If you look closely, you may see a small notch cut into the clacker handle near the end. Near the bottom, right hand corner of the clacker body in this photo there is a small square-shaped D-ring. To set the clacker on “safe” simply flip the D-ring up, so that it clicks into the notch on the handle. This will keep the handle from being inadvertently depressed. To fire, just pop the D-ring back down, and squeeze the handle against the clacker body. It almost always works with just one pull, but occasionally likes to be pulled a second time before it fires the cap.
The firing wire for the Claymore (photo on right) has a female end with holes for two round (as apposed to rectangular, as you’re probably used to at home) metal prongs be inserted. This female end is also protected by a rubber cover, which doubles as a shunt. To hook the firing wire to the clacker, simply open both rubber covers (the one on the clacker and the one on the end of the firing wire) and plug the male end into the female end. Once that’s done, you can fire the cap by simply squeezing the clacker. In this case, there is no zing, zing — or even a metallic whine. Instead, there’s a just a dull “clunk” or “clack.” Hence the name “clacker.”
Claymore Clackers can be modified by cutting off the male-connector end of the firing wire along with 6 to 18 inches of the attached firing wire, and plugging it into the clacker. Often, this connector is then taped to the clacker body to keep it from easily working loose. Then the wires on the other end of the firing wire are bared, so that they may be attached to normal firing wire and hence the blasting caps.
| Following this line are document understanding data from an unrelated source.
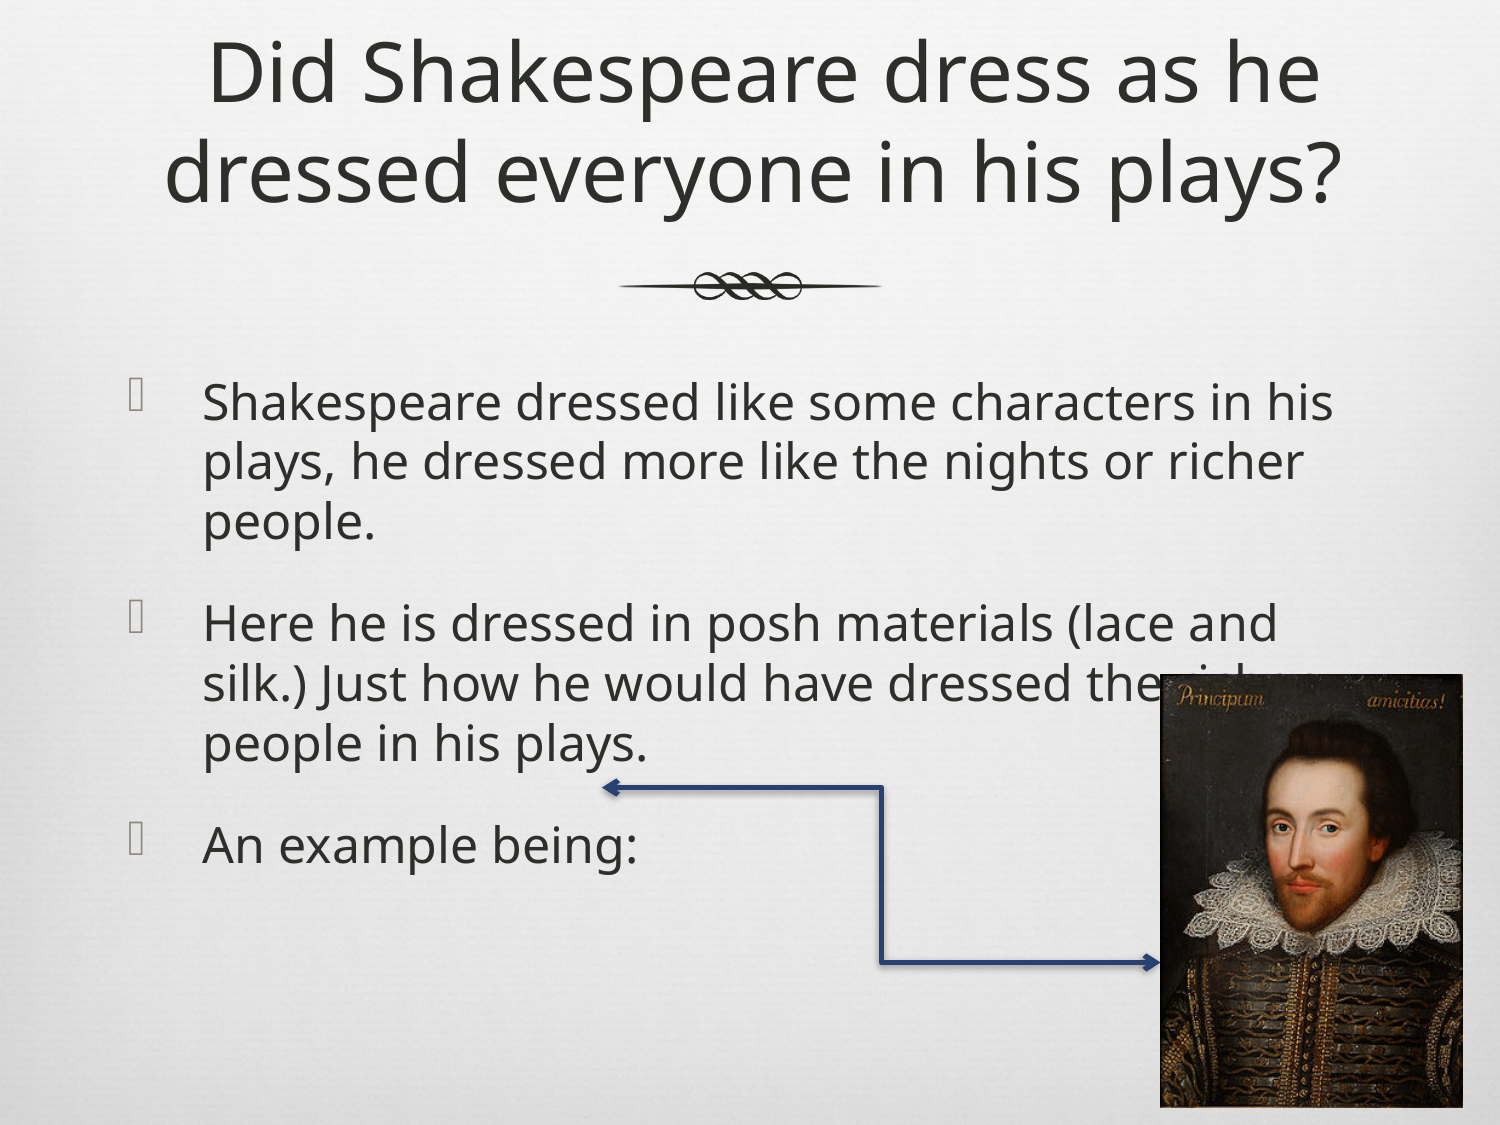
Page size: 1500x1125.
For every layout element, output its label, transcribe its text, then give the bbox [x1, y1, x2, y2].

picture [615, 272, 885, 300]
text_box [601, 786, 1162, 963]
list Shakespeare dressed like some characters in his plays, he dressed more like the nights or richer people. Here he is dressed in posh materials (lace and silk.) Just how he would have dressed the richer people in his plays. An example being: [112, 362, 1388, 963]
title Did Shakespeare dress as he dressed everyone in his plays? [112, 11, 1417, 227]
picture [1160, 673, 1464, 1109]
A clacker isn’t a super-terrific blast machine; it’s just not powerful enough to set off caps at a great distance. However, it is often employed when you want to set off a nearby explosion very quickly and easily, with near-instant effect. If, for instance, your characters are cops using electric blasting caps to set off a charge that will blow open a door, give them a modified Claymore Clacker to do this job. It works very well.
Priming a Block of Explosives
You recall, hopefully, what I wrote above about “snuggling” that small (but relatively unstable) charge up to your larger (more stable) charge in order to set off the big bang.
The way you do this with a blasting cap is pretty simple: you make a hole in your larger charge and shove the blasting cap down inside it. Seems kind of stupidly simple, doesn’t it? The specific method used, however, depends on the explosive you’re trying to set off. And, since we’ll need to take them one-by-one, we’ll have to cover that in a subsequent installment.
In Explosives 103 (in two weeks) I plan to cover Military Non-Electric Blasting Caps, and civilian NON-EL blasting caps. Then we’ll touch lightly on unclassified Time Pencil info, and begin (if there’s time) looking at how to prime different explosive charges — probably beginning with dynamite.
After we examine how to prime a few kinds of common explosives, I’ll provide a short wrap-up and toss in a few extra tips that should lend a little “icing” of extra verisimilitude to any passage you invent about somebody using explosives.
If you guys don’t like this, let me know. I can always drop this subject and write about something else. I thought, however, that you might enjoy having a little “primer” you could refer to when (or if) it comes time for somebody in one of your stories to blow something up.